About Schmidt. (2002). Written and directed by Alexander Payne. Jack Nicholson gives a tour-de-force performance that?s comic and serious by turns in this character study of a retired insurance man on the road to discover who he is and why he's alive. The thing that makes this film so discussion-worthy is that the story methodically strips Schmidt of every aspect of life that we usually use to define ourselves, to tell ourselves who we are (job, wife, children, etc.). So what's left? Who are we without all these things? That can be an interesting discussion.

Adam's Apples. (2005). Original title: Adams Abler. Directed and written by Anders Thomas Jensen. This Danish film didn't get much of release, but it is well worth seeing. The film lives somewhere between the realms of black comedy and existential drama. It tells the story of a Neo-Nazi skinhead named Adam, who is paroled into the care of a small church community led by a pastor, Ivan. The characters that make up the community are as engaging as they are dysfunctional.
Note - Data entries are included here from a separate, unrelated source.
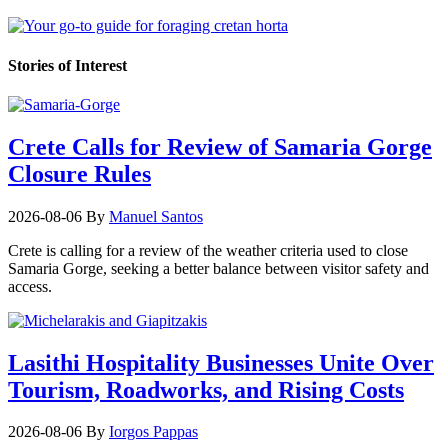
Stories of Interest
Crete Calls for Review of Samaria Gorge
Closure Rules
2026-08-06
By
Manuel Santos
Crete is calling for a review of the weather criteria used to close
Samaria Gorge, seeking a better balance between visitor safety and
access.
Lasithi Hospitality Businesses Unite Over
Tourism, Roadworks, and Rising Costs
2026-08-06
By
Iorgos Pappas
The themes to look out for are the nature of faith versus reason and facts. The film takes an existentialist approach (very similar to that of Danish philosopher/theologian Soren Kierkegaard) that the nature of faith is to be opposed to reason. I cannot say much more than that without giving away too much. I immensely enjoyed the film. Do be aware, however, that the film contains some swearing and a couple of scenes of fairly intense violence, so it is not for children.

Adaptation. (2002). Directed by Spike Jonze. Truly one of the strangest movies I?ve seen in a long time. Nicholas Cage plays a real-life Hollywood screenwriter (Charlie Kaufman of Being John Malkovitch fame) and his (fictional) twin brother, struggling against writer's block to adapt a book about orchids to the screen. A very postmodern movie in that there is a screenwriters' conference in the middle of the movie where we learn what makes a truly good story, and then the movie ironically employs those very techniques towards the end of the film (which puts the viewer in a place where he is also vicariously the screenwriter). But even through the irony and self-reference, the movie has a heart: about the struggle of the writer to break free from himself and his own obsessive concern with what others think of him. The answer (given by the twin) is that one chooses to love, and no one can take that away from you. Your life is defined by your love, your passion, not by what that object of affection thinks of you. A great place to start a discussion. Is that true? (Well, from a Christian perspective, yes and no).

Almost Famous. (2000). Written and directed by Cameron Crowe (he also directed Vanilla Sky and Jerry Maguire). Another one of those road/coming of age movies. Charming in its own way. A tale of a young writer trying to write a story for the Rolling Stone. Issues to discuss include the corruption of fame, hero worship and the reality of rock-n-roll heroes, and where your true home is.